RECORDS PROVIDED Block Start

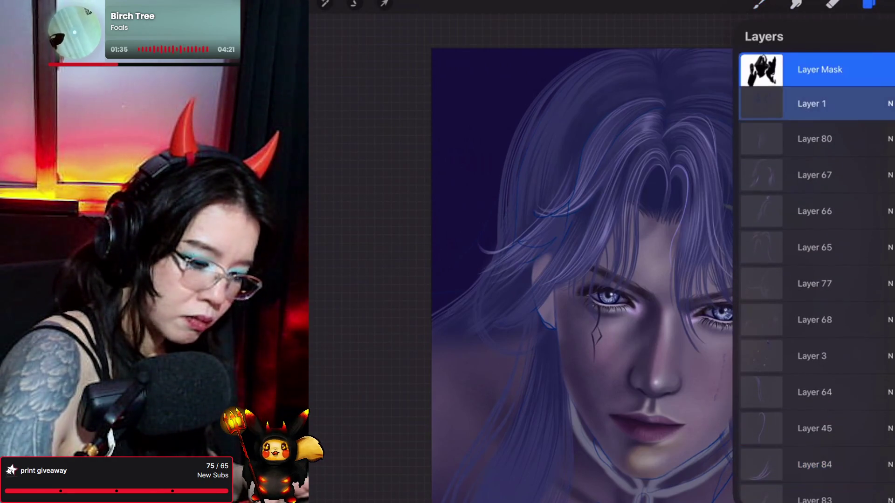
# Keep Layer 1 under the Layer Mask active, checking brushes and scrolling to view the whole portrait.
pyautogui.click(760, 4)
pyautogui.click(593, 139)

RECORDS PROVIDED Block End
RECORDS PROVIDED Block Start

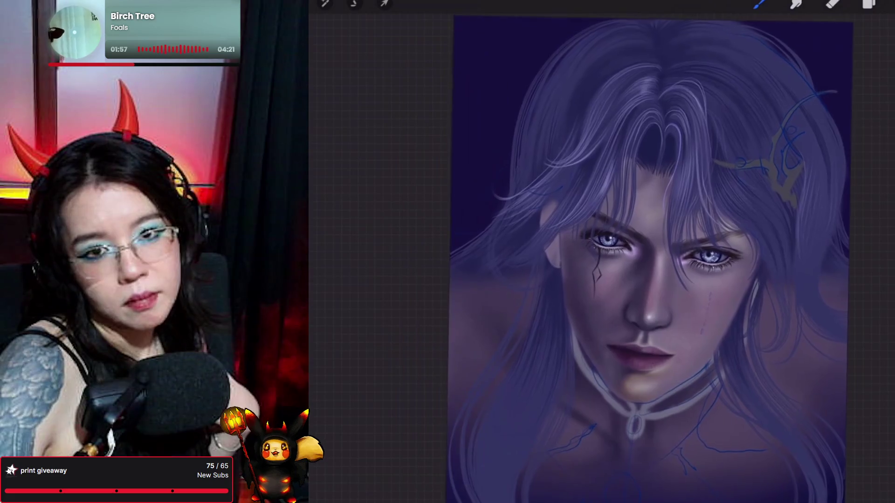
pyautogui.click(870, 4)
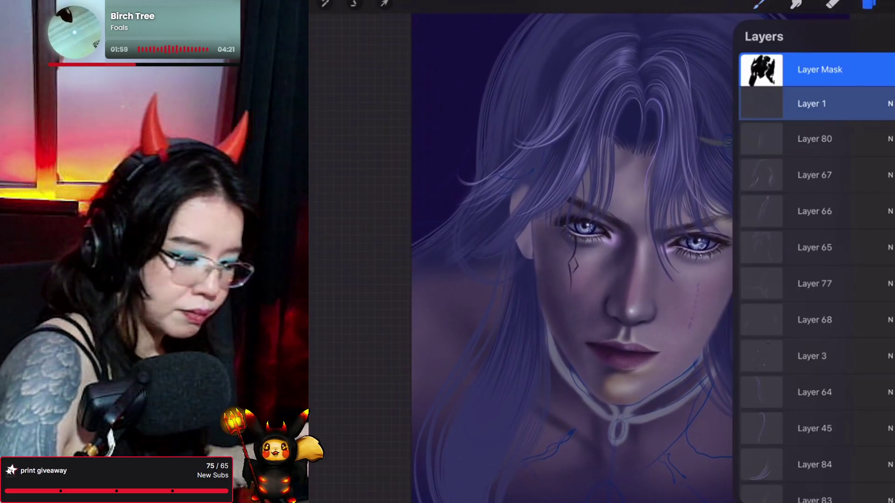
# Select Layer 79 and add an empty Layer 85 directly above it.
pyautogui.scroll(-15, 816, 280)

RECORDS PROVIDED Block End

▶ _WHAT IS EXPECTED_
Copy all lines of the preceding data that hold the word "pyautogui".

▶ _TASK RESULT_
pyautogui.click(760, 4)
pyautogui.click(593, 139)
pyautogui.click(870, 4)
pyautogui.scroll(-15, 816, 280)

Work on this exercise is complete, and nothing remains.